Tuesday, 13 February, 2024 - 13:00 to 14:00
Mateo Espinosa Zarlenga (University of Cambridge)
Lecture Theatre 2, Computer Laboratory, William Gates Building

Concept Bottleneck Models (CBMs) tackle the opacity of neural architectures by constructing and explaining their predictions using a set of high-level concepts. A special property of these models is that they permit concept interventions, wherein users can correct mispredicted concepts and thus improve the model's performance. Recent work, however, has shown that intervention efficacy can be highly dependent on the order in which concepts are intervened on and on the model's architecture and training hyperparameters. In this talk, I will argue that this is rooted in a CBM's lack of train-time incentives for the model to be appropriately receptive to concept interventions.
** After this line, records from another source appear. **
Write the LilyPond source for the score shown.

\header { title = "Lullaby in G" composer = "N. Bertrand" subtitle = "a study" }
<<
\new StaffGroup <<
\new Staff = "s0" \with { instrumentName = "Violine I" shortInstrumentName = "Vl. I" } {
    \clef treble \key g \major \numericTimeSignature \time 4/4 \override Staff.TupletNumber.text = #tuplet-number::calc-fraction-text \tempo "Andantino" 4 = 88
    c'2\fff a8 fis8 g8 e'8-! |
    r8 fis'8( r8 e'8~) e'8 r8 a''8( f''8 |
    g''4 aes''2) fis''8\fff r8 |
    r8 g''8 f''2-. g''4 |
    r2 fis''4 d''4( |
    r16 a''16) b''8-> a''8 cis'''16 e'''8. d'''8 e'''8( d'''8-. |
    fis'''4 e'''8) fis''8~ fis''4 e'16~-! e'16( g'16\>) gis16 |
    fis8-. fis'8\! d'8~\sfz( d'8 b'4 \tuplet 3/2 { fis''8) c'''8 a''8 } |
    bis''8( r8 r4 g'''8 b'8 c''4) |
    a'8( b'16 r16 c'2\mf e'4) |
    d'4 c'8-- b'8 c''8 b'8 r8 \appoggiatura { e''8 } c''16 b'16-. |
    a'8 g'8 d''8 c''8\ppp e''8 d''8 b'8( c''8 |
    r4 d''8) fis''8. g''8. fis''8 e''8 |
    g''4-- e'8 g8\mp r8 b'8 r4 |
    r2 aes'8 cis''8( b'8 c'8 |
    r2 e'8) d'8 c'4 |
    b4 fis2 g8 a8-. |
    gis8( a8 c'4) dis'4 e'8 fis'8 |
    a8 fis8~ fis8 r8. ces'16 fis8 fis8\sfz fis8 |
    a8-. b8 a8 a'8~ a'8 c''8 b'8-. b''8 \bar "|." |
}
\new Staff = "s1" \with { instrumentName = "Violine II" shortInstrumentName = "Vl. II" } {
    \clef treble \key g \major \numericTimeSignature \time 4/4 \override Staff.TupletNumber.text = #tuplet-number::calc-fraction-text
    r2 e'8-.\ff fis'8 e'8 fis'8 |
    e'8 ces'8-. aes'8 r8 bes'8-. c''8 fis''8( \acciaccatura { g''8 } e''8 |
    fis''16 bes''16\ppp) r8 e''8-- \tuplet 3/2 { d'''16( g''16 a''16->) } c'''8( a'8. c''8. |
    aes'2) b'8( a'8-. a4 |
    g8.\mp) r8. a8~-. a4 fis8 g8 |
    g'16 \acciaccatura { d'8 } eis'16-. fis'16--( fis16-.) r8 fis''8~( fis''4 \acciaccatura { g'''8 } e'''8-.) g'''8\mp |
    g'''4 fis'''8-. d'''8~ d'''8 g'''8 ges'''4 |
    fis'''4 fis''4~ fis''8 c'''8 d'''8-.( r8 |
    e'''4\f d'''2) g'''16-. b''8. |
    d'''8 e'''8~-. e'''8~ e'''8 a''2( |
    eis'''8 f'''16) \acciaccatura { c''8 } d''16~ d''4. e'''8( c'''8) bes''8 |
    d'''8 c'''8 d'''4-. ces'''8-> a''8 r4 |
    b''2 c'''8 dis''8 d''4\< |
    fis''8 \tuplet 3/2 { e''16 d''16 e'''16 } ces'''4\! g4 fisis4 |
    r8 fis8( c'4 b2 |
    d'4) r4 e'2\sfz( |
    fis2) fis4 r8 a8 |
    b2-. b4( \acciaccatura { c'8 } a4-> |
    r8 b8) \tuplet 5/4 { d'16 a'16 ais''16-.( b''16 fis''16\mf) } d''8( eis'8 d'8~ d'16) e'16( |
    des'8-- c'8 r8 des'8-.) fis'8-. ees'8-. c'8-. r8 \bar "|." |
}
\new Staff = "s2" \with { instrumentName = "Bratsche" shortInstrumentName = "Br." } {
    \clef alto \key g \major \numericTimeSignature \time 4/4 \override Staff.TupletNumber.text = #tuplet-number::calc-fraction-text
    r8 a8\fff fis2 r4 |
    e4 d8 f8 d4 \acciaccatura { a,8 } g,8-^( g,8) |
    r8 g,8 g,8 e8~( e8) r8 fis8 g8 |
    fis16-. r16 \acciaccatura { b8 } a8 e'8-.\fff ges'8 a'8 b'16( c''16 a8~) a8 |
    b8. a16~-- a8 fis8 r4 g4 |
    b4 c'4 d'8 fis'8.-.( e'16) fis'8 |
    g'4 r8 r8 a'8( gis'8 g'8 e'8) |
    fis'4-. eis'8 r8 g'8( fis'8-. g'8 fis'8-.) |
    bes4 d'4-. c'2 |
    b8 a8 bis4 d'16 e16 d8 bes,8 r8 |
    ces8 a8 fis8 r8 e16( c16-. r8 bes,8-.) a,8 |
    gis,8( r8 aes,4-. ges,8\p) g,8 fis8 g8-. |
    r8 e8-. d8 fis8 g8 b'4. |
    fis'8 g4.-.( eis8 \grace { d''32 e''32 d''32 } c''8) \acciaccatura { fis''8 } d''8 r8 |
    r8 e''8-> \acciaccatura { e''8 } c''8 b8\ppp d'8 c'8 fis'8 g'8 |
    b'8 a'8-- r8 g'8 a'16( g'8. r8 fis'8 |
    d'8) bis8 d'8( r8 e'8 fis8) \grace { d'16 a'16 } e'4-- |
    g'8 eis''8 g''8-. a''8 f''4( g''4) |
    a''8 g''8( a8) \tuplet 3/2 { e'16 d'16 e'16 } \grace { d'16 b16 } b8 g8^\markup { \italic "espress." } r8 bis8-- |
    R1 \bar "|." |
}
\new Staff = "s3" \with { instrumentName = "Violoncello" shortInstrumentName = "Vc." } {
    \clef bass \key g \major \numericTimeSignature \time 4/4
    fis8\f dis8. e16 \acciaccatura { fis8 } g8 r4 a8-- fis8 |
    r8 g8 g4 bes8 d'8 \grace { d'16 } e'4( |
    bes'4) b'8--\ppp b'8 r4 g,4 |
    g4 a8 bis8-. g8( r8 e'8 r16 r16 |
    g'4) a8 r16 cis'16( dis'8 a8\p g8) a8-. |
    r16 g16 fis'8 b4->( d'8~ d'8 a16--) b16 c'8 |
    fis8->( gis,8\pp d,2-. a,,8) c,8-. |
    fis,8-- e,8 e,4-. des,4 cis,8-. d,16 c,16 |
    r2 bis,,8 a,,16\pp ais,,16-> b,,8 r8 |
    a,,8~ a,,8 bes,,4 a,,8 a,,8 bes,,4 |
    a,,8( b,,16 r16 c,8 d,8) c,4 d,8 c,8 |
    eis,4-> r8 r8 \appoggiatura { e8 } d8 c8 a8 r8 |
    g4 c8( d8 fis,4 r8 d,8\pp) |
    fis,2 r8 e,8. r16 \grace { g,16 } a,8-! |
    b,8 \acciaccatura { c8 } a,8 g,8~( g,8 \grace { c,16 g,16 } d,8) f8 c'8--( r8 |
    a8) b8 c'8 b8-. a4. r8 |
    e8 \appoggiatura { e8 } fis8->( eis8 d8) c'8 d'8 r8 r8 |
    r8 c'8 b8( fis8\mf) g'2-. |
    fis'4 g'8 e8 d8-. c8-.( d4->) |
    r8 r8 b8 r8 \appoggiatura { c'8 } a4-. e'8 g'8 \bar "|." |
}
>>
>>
To address this, I will propose Intervention-aware Concept Embedding models (IntCEMs), a novel CBM-based architecture and training paradigm that improves a model's receptiveness to test-time interventions. Our model learns a concept intervention policy in an end-to-end fashion from where it can sample meaningful intervention trajectories at train-time. This conditions IntCEMs to effectively select and receive concept interventions when deployed at test-time. Our experiments show that IntCEMs significantly outperform state-of-the-art concept-interpretable models when provided with test-time concept interventions, demonstrating the effectiveness of our approach.